**課題文:** 新生児室をのぞく人々の顔つきを語る法話「ほとけのいのち」を、最後の文のあとから引き取って書き継いでください。

··· 本文抜粋

法話の窓

011 ほとけのいのち

 今、春まっ盛り。一年のうちでも、最も過ごしやすい良い季節を迎えました。

 この季節の中、我が家では長男が誕生し、新しい家族が一人増えました。私は、一つのいのちを授かるという素晴らしいご縁によって、言葉ではとても言い尽くせないほどの感動を受けました。それと同時に、いのちの素晴らしさについて深く考えさせられる出来事があったのです。それは子供が生まれてからしばらくの間、私が毎日、病院へ通っていた時のことです。

 その病院の産婦人科病棟には新生児室という部屋があり、生まれた赤ちゃんが並んで寝かされています。その部屋の廊下側はガラス張りになっており、新生児室の様子が自由に見ることができるのです。そこには赤ちゃんの両親や親族の方はもちろんのこと、他の病気等で人院されている方もたくさん見に来られますし、それ以外の用事でそこを通る人も、ほとんどといってよいほど、そこで足を止めてしばらく眺めて行くのです。

 実は、その時の皆さんの顔が、まるで我が子を眺めているような良いお顔をされており、とても和やかな顔つきでニコニコしているのです。その表情を目の当たりにするにつけ、病院の中でも、ここは心が癒される場所なのだなあとつくづく感じました。

······
··· データ

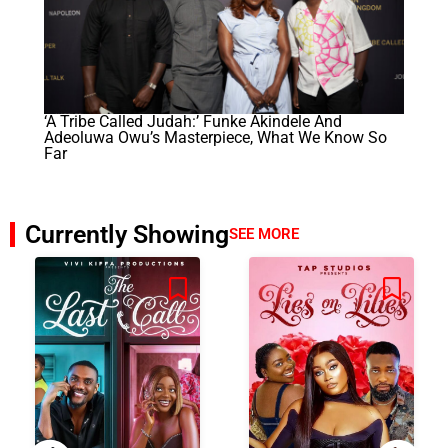
‘A Tribe Called Judah:’ Funke Akindele And
Adeoluwa Owu’s Masterpiece, What We Know So
Far
Currently Showing
SEE MORE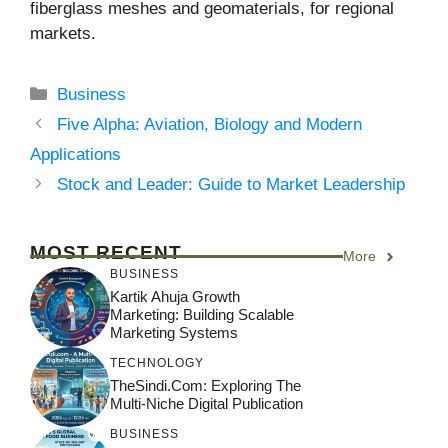
fiberglass meshes and geomaterials, for regional
markets.
Categories
Business
Five Alpha: Aviation, Biology and Modern
Applications
Stock and Leader: Guide to Market Leadership
MOST RECENT
More
BUSINESS
Kartik Ahuja Growth
Marketing: Building Scalable
Marketing Systems
TECHNOLOGY
TheSindi.com: Exploring The
Multi-Niche Digital Publication
BUSINESS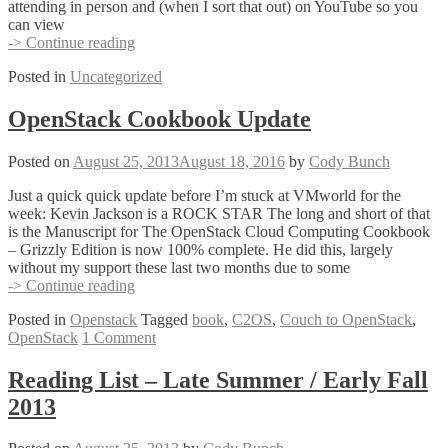
attending in person and (when I sort that out) on YouTube so you
can view
#vBrownBag
-> Continue reading
treasure
Posted in
Uncategorized
hunt
at
VMworld
OpenStack Cookbook Update
USA
2013
Posted on
August 25, 2013
August 18, 2016
by
Cody Bunch
Just a quick quick update before I’m stuck at VMworld for the
week: Kevin Jackson is a ROCK STAR The long and short of that
is the Manuscript for The OpenStack Cloud Computing Cookbook
– Grizzly Edition is now 100% complete. He did this, largely
without my support these last two months due to some
OpenStack
-> Continue reading
Cookbook
Posted in
Openstack
Tagged
book
,
C2OS
,
Couch to OpenStack
,
Update
OpenStack
1 Comment
Reading List – Late Summer / Early Fall
2013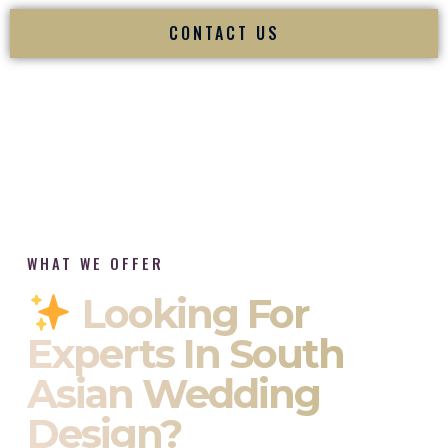
CONTACT US
WHAT WE OFFER
Looking For
Experts In South
Asian Wedding
Design?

······

**解答例:**
 赤ちゃんにしてみれば、自分が大勢の人を癒してるのだという自覚があるはずもありませんが、確かに見る人々の心を自然に癒しているのです。逆に見ている人はといえば「かわいいなあ」、あるいは「元気で育ってね」などと、いたわりの心でもって眺めていることでしょう。無意識のうちに、お互いを無心にいたわりあっているのです。

 このように無心に働く慈悲の心のことを、仏教では「仏のいのち」とよんでいます。人は誰しも生まれながらに、その尊い心を本来持っているのです。

 とかく現代社会は、移り変わりが激しい世知辛い世の中と言われていますが、仏性に生かされている人の心は決して変わらないものなのです。反対に、こんな世の中だからこそ、お互いのうちにある尊いほとけのいのちを見つめ直し、こころ豊かに生きて行くことが大切なのではないでしょうか。